FIG. 1 shows a cross-sectional view of a part of the working material according to the invention and a plan view of this working material facing the pneumatically or hydraulically actuated member; FIG. FIG. 3 is similar to FIG. 2, but with a view of the working material formed in the same manner as in FIG. 4 is an axial sectional view of the silo, FIG. 5 is a detailed sectional view of the working material according to FIG. 5 shown together with the wall section of the silo, and FIG. FIG. 7 shows a modification of the working material according to FIG. Fig. 8 is a diagram showing the arrangement of a discharge means provided with a flow path in the silo. FIG. 9 is a modified view of the configuration according to FIG. 8, which has all the corresponding structures for forming a flow path corresponding to FIG. 2, and FIGS. Detailed views of the configuration shown in Figures 8 and 9;
1. FIG. 12 shows a side view and a plan view of the part of the evacuation means that provides the channel network, facing the respective pneumatically or hydraulically actuated active member. The numbers in the figure are 1... Working material 3... Silo 4... Filling material 5... Structure 6... Fabric 7.8 ...Action member 9...Side surface 10...Material 11...Skin portion 12...Opening

Claims (1)

[Claims] 1. Generally used as an underlay for flowable filling substances (4) stored in containers or silos (5) such as powdered, ground or granular substances. In an active material (1) that is permeable to a gas or a liquid and is moved by pneumatic pressure or hydraulic pressure, the active material (1) has an equal permeation resistance to the gas (7) or liquid (8). consisting of a flexible, elastic and supporting fabric (6) having a coarse structure (5), which fabric (6) is actuated by its pneumatic or hydraulic pressure; The side surface (9) facing the working material (7, 8)

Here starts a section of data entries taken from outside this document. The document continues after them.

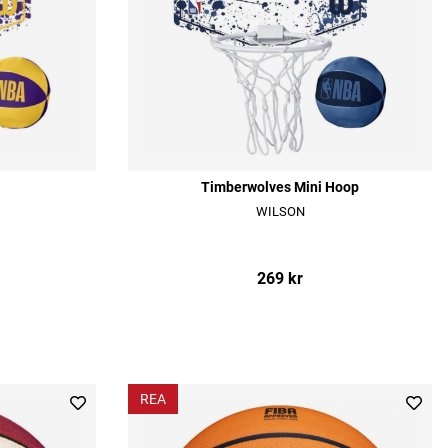
Timberwolves Mini Hoop
WILSON
269 kr
REA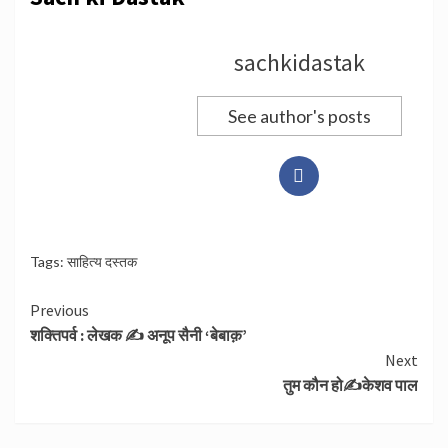
sachkidastak
See author's posts
Tags:
साहित्य दस्तक
Continue
Previous
शक्तिपर्व : लेखक ✍ अनूप सैनी ‘बेबाक़’
Reading
Next
तुम कौन हो✍️केशव पाल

) is hermetically or liquid-tightly sealed with at least one liquid or atomizable material (10), which seal forms a thin, flexible and tear-resistant skin (11). What I am doing, this skin part (1
1) is provided with an opening (12) through which the active material (7, 8) passes in a dispersed manner, whereby the active material (1)
) is controlled by the distribution of the openings (12) of appropriate size.
7, 8), said working material having an excellent, selectable magnitude of permeation resistance in working combination with the fabric (6). 2. The working material (1) has a supply part (14) and a discharge part (15) for the filling substance (4) with its sealed side (9).
pneumatically or hydraulically actuated agents (7, 8) which are air-tightly and liquid-tightly releasably firmly connected to the inner wall (16) in the region of ) and which extend between the regions (14, 15); ) is present in the vicinity of the inner wall (16) in one or more parts of the side wall (9) which does not contain channels (17) for guiding the active material (7, 8) into or out of a cavity or cavities (19) in each case between the side surface (9) on the one hand and the inner wall (16) on the other hand. It has a large number of inflow and outflow openings (18), in which case at least in the area of these inflow and outflow openings (18) at least one outflow opening is located between the side surface (9) and the inner wall (16).
of the working material (1), characterized in that at least one or a number of parts (20) of the working material (1) are provided between the working material (1) or forming a flow path (17). , in the container or in the silo (3) together with their respective walls (13) are provided as a relaxing bottom in direct contact with the filling material (4), supporting and discharging this filling material. Use for discharge means (2). 3. characterized in that the side surface (21) of one or more portions (20) present between the sealed side surface (9) on the one hand and the inner wall (16) on the other hand is sealed; Use according to claim 2 of the active ingredient (1) for: 4. characterized in that one or more parts (20) form a unit with the evacuation means (2) and/or are rigidly connected to the inner wall (16) or both (2, 16); Use of the active ingredient (1) according to claim 1 or 2. 5. The active material (1) is characterized in that the active material (1) has no openings (12) in the area (22) of the channel (17), or in claim 3. Use as described.